History of Costa Rican Coffee
Coffee came to Costa Rica as early as 1779 and within 50 years was generating more revenue than any other crop, but by the 1830’s they were growing more coffee than the ships heading south could take. And virtually no infrastructure existed for transporting even a small amount of green coffee to the east coast of Costa Rica (where London was a mere 5,000 miles away). The distribution woes of Costa Rican coffee producers reached the ears of an up-and-coming shipping magnate named William Le Lacheur in 1841 and on Christmas day, 1841 he sailed The Monarch into port at Puntarenas, Costa Rica, and thus began a long and mutually beneficial relationship. On one voyage to London in late in 1843, the Monarch carried more than half a million pounds of Costa Rican coffee.

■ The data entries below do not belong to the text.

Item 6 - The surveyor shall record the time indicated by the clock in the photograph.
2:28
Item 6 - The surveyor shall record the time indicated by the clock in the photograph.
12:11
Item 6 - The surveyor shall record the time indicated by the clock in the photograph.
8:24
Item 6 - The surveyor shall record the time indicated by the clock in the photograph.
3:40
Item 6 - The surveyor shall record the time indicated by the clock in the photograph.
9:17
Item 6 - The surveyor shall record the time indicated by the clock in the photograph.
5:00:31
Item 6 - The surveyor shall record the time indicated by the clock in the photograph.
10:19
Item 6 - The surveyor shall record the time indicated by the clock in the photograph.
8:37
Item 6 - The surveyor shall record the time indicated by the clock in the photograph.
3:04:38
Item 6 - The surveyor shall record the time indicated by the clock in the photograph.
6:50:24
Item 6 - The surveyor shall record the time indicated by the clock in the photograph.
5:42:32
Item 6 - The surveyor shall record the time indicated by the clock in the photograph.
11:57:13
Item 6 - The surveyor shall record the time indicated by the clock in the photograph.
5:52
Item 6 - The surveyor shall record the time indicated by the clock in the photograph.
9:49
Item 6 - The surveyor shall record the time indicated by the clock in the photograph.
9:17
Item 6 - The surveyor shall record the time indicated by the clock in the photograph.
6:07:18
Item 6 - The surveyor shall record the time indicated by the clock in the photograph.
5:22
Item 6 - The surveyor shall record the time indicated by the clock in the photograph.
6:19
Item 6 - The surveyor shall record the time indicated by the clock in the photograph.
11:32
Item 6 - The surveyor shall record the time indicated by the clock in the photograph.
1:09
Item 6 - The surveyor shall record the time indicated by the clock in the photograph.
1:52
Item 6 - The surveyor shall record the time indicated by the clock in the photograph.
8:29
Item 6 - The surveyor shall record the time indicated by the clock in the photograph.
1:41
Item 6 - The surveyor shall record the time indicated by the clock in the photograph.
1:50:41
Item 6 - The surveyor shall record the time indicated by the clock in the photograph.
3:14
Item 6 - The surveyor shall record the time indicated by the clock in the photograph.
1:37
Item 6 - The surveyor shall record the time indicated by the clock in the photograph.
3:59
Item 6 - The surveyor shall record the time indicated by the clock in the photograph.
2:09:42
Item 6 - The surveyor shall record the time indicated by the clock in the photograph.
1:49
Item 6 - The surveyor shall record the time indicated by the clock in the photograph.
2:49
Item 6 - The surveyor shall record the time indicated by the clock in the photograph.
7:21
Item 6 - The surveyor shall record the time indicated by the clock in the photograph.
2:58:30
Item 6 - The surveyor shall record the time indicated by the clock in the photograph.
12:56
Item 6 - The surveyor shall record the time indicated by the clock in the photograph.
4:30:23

Growing Coffee in Costa Rica
Coffee grows in eight coffee regions throughout Costa Rica. In the central and northern highlands where most specialty coffee is found, coffee grows from 1200-1700 meters. Ninety percent of Costa Rican coffee is grown by 50,000 farmers on less than 5 hectares. Although nearly all Costa Rican coffee is wet milled, the country produces a wide variety of honey processed coffee. Coffee is dried using both patios and mechanical dryers. Costa Rica grows Typica, Caturra, Catuai, Villa Sarchi, Bourbon and Geisha.